The same year, hundreds of Salesforce employees signed a letter to CEO Marc Benioff protesting the fact the company sold products to U.S. Customs and Border Protection.

2 Comments

Joseph Bedard

I would like to express my appreciation for the effort that was put into the original reporting in this article, and offer some constructive criticism.

This article seems biased in favor of labor unions because it uses many more words to focus on the benefits rather than detriments of labor unions. It contains about 350 words quoted from people who support labor unions (Liz Shuler, Timnit Gebru, and Jerry Davis). However, it quotes no critics of labor unions.

It's true that labor unions focused on wages, hours, and conditions have been declining for decades. This article doesn't explain why. Basically, the reason is that competing companies without unions end up offering the desired wages, hours, and conditions, and employees don't have to pay expensive union dues. This gives an advantage to the competitors. If anyone is interested in further explanation, I'd recommend a book like Basic Economics by Thomas Sowell. Note that Thomas Sowell is not an advocate of completely unregulated markets. The benefits of free-market dynamics should always be carefully evaluated from industry to industry.

Regarding the failed unionization in Bessemer, AL, this was related to Amazon's retail business, and so it is not relevant to technology unions. This article unfortunately conflates Amazon's retail and technology lines of business:

"U.S. politicians on both sides of the aisle endorsed the Amazon unionization effort, including President Joe Biden and Republican senator Marco Rubio. Though that effort failed, it highlighted growing criticism from across the political spectrum about the size and power of big tech companies."

Furthermore, what is the overall total and ratio of endorsements from different political groups? The article unfortunately does not quantify. And, the concerns about the power of big tech are more about privacy, misinformation, and free speech.

I'd also like to point out that this article's citations skew to the left side of the political spectrum. Ad Fontes Media is doing great work on news media bias. One can lookup the bias of various news publications. (https://www.adfontesmedia.com/interactive-media-bias-chart/)

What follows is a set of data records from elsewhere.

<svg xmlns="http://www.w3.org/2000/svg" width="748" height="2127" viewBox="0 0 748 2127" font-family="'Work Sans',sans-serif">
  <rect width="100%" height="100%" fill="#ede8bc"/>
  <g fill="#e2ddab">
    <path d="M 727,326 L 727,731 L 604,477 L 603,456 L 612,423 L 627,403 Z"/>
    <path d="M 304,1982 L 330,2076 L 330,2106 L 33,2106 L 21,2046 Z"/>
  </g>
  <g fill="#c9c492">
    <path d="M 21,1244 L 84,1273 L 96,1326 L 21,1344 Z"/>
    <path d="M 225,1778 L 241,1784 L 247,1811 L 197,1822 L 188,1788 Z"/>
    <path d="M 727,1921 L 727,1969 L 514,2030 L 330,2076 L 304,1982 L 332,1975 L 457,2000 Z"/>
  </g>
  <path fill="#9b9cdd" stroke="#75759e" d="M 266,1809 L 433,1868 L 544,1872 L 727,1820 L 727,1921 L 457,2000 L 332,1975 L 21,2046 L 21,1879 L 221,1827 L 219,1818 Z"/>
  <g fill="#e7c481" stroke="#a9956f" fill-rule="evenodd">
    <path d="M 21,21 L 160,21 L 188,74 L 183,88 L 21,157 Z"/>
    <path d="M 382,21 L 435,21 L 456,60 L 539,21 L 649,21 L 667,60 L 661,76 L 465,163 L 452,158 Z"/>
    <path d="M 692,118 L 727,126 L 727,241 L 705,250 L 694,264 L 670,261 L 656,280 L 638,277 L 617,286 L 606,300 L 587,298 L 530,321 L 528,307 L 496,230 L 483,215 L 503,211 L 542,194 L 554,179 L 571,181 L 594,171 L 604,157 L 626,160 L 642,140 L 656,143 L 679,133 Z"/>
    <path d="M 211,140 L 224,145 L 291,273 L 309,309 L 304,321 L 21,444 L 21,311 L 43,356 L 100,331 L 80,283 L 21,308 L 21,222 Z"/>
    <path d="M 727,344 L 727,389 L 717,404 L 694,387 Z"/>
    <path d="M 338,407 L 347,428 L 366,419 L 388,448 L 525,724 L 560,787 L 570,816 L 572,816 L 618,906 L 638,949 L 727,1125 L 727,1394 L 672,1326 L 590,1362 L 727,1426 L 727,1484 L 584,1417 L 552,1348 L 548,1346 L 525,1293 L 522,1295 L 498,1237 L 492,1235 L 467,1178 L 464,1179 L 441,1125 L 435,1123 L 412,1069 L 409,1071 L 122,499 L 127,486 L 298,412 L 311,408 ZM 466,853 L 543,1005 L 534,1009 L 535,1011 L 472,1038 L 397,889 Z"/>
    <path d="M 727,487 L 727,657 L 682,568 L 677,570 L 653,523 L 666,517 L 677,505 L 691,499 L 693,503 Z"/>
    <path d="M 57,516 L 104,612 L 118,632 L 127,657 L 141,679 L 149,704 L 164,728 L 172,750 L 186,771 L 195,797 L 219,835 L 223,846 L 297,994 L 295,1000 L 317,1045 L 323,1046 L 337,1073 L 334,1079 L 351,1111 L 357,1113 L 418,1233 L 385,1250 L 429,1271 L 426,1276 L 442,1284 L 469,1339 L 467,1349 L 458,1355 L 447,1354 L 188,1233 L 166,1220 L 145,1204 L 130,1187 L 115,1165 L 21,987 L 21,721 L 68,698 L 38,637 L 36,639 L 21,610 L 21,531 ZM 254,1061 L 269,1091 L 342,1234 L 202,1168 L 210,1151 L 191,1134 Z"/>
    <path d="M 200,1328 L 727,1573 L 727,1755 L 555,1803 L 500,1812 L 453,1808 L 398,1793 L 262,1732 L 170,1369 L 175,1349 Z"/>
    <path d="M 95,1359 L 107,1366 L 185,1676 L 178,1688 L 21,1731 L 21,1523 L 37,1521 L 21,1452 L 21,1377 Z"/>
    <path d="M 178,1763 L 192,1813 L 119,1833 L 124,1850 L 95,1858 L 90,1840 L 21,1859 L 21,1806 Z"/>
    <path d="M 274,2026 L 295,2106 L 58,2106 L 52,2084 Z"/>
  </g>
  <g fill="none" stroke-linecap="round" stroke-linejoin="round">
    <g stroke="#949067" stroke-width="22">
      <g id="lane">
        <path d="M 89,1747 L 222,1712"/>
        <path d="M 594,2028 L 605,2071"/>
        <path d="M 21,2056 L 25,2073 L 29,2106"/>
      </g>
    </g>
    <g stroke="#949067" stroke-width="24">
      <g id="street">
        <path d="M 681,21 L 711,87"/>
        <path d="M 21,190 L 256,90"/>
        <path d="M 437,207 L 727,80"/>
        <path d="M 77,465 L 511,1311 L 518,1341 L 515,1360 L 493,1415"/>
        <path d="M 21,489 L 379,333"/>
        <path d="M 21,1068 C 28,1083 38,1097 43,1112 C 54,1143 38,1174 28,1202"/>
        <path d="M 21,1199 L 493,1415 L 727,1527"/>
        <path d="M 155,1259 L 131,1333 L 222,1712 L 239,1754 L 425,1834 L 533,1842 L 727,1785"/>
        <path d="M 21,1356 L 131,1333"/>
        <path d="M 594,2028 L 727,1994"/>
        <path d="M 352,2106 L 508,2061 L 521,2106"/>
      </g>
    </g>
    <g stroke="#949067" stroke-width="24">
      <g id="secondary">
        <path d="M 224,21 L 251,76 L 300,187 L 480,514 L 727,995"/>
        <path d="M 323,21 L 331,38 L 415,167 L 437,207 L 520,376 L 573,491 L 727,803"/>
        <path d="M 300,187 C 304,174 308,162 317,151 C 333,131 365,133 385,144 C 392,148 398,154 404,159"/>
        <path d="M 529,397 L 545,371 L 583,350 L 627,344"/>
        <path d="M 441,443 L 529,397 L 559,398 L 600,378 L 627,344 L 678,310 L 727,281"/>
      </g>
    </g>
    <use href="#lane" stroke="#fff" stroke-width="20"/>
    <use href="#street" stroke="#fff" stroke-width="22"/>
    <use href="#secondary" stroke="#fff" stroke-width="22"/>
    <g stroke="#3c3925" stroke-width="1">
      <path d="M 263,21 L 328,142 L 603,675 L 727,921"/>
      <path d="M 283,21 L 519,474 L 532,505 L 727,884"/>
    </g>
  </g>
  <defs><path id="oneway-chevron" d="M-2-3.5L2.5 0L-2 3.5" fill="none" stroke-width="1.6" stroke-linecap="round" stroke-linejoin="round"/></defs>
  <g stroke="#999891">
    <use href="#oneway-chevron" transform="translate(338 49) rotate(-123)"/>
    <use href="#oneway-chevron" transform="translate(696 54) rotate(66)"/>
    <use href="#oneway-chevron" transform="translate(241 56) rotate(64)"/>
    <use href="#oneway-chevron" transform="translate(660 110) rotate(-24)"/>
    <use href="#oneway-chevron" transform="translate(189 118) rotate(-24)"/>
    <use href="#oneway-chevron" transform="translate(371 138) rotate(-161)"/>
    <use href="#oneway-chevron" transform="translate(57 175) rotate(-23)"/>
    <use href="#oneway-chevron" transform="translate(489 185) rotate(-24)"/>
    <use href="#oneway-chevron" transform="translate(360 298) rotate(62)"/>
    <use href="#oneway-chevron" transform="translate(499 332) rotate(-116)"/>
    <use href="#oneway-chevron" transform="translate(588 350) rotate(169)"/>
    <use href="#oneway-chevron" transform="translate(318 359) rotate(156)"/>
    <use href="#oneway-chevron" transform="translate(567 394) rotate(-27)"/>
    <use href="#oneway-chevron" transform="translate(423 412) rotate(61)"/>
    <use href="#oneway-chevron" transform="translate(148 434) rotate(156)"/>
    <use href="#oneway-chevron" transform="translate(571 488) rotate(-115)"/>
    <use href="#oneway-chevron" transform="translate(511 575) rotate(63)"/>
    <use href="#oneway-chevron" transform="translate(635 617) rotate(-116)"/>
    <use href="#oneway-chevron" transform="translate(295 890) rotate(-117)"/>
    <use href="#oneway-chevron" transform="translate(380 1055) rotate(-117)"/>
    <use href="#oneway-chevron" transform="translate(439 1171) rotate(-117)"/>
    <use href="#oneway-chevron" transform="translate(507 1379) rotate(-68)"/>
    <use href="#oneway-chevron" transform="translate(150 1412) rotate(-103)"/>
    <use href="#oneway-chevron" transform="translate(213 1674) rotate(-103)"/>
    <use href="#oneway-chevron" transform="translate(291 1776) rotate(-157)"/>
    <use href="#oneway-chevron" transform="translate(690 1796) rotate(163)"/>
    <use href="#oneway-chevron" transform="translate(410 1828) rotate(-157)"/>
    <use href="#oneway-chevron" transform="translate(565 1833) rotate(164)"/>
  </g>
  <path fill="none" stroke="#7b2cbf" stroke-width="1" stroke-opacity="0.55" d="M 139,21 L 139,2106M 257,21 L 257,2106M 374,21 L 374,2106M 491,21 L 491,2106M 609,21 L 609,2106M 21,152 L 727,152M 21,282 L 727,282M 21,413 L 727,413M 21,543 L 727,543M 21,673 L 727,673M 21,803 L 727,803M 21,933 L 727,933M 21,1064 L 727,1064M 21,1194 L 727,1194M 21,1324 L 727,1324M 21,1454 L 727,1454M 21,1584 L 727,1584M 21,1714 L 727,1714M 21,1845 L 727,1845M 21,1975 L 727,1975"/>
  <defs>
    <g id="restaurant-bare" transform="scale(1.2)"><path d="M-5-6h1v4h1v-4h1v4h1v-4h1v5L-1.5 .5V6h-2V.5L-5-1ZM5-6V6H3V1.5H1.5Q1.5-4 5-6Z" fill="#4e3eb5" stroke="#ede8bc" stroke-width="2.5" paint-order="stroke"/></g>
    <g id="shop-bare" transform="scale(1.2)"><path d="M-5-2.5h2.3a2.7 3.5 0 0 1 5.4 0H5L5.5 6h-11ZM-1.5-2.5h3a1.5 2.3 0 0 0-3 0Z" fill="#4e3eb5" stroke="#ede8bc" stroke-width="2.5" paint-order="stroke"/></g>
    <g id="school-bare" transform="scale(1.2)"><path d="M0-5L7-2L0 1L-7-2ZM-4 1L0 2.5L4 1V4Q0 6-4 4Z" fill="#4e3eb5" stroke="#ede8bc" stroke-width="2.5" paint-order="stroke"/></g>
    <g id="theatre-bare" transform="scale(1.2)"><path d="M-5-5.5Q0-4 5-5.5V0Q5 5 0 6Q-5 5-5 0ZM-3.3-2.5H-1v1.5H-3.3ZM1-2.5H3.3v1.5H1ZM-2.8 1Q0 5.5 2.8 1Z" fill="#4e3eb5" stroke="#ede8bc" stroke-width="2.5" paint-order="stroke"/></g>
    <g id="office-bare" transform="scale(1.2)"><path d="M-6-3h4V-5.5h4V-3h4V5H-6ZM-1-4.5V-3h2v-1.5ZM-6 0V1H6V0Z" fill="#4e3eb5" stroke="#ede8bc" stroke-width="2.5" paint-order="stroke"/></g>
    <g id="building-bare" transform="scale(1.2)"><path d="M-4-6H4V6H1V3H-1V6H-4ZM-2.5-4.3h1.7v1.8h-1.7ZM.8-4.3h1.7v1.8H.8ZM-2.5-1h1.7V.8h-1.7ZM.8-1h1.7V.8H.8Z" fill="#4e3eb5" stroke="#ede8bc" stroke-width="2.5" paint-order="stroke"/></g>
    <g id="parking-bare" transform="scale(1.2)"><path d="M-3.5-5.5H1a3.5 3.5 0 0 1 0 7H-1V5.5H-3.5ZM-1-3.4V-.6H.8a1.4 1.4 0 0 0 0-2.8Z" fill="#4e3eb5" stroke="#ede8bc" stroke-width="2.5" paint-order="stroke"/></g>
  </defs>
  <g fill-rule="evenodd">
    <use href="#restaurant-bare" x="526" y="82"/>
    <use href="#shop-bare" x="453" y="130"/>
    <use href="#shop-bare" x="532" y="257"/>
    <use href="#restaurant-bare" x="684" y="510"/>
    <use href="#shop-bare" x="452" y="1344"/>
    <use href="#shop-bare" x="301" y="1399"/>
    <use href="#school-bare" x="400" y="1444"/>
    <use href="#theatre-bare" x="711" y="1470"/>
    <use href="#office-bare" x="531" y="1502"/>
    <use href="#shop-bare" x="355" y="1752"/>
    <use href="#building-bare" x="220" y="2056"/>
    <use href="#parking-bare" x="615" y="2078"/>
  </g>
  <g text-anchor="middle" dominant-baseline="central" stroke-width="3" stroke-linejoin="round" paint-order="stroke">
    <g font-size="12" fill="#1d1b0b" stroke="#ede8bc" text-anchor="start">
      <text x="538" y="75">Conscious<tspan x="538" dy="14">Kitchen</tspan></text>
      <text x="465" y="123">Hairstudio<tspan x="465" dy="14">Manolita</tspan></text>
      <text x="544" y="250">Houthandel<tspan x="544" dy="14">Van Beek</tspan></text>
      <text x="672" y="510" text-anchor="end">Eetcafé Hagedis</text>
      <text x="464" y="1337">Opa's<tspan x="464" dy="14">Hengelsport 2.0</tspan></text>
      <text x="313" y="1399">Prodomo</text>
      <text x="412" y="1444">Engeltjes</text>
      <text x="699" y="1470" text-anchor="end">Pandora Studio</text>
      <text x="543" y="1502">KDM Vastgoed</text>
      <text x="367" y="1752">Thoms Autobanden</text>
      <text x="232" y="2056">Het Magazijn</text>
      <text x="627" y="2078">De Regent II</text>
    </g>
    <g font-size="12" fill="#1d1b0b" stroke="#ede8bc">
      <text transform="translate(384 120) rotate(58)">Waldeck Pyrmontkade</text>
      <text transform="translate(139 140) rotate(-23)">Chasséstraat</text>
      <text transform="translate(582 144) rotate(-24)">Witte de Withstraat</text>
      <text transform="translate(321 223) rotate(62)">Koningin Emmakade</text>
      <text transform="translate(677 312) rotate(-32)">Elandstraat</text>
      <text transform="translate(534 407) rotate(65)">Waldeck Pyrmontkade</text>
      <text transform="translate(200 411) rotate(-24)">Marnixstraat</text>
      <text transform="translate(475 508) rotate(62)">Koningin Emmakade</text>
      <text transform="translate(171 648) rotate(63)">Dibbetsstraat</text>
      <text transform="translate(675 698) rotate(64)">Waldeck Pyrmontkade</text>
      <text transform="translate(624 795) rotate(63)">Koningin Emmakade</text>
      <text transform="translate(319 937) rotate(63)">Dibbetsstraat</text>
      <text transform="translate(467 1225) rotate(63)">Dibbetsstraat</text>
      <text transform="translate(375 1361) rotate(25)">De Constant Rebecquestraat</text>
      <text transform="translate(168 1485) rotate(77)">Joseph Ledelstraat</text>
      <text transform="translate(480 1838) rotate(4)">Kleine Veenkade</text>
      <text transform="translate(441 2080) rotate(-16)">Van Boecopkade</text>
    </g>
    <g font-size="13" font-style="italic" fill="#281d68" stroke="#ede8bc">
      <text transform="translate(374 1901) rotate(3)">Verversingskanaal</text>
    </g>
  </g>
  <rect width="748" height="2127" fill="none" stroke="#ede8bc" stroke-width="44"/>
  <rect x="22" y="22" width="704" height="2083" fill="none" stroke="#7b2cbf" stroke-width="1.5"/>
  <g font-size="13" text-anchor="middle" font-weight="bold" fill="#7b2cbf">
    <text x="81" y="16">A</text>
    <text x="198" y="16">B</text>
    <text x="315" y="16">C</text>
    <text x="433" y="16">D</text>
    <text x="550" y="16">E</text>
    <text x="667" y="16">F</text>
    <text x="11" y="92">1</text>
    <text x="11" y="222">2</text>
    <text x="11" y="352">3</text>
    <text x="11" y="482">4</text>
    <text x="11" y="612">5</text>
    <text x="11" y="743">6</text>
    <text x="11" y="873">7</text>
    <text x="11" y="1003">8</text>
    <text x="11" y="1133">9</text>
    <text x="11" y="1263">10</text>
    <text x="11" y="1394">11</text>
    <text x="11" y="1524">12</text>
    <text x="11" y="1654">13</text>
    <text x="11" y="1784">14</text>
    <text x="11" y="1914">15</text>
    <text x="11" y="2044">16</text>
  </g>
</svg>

Another point is that unions have helped protect workers in case of employment contract or company policy disputes. The unions take legal action on behalf of the workers, but is that really the most cost effective approach? Legal insurance can cost between $10 and $30 per month. (https://www.thebalance.com/legal-insurance-guide-3990192) How does that compare to union dues?

Finally, the article discusses unionization as a means for workers to protest business activity that they morally oppose, and fair enough. People should not have to work on a project with DARPA if they don't want to. But, why can't workers ask for a different project or go work for a different company?

I'm not convinced that technology unions are necessary in any case.

CACM Administrator

[[The following user comment/response was submitted by Logan Kugler on July 29, 2021.
--CACM Administrator]]

Joseph,

These are fantastic points, and could easily fill an entire book! Thanks for sharing them.

Theres no question this is a complicated issue, and one with a long history of political and economic debate.

For this story, we specifically decided to focus on the "why" behind the creation of unions at tech companies. We wanted to understand why the organizers created them, what thy were lobbying for, and what their ultimate aims looked like.

This focus necessitated talking more to the unions themselves and their supporters or backers, hence the emphasis on pro-union sources.

In the future, wed love to explore more in depth the relationships between tech companies and their unions, with a focus on the arguments for and against them. Itd be great material for a future story.

Thanks again for your comment! Its extremely educational, and we appreciate it.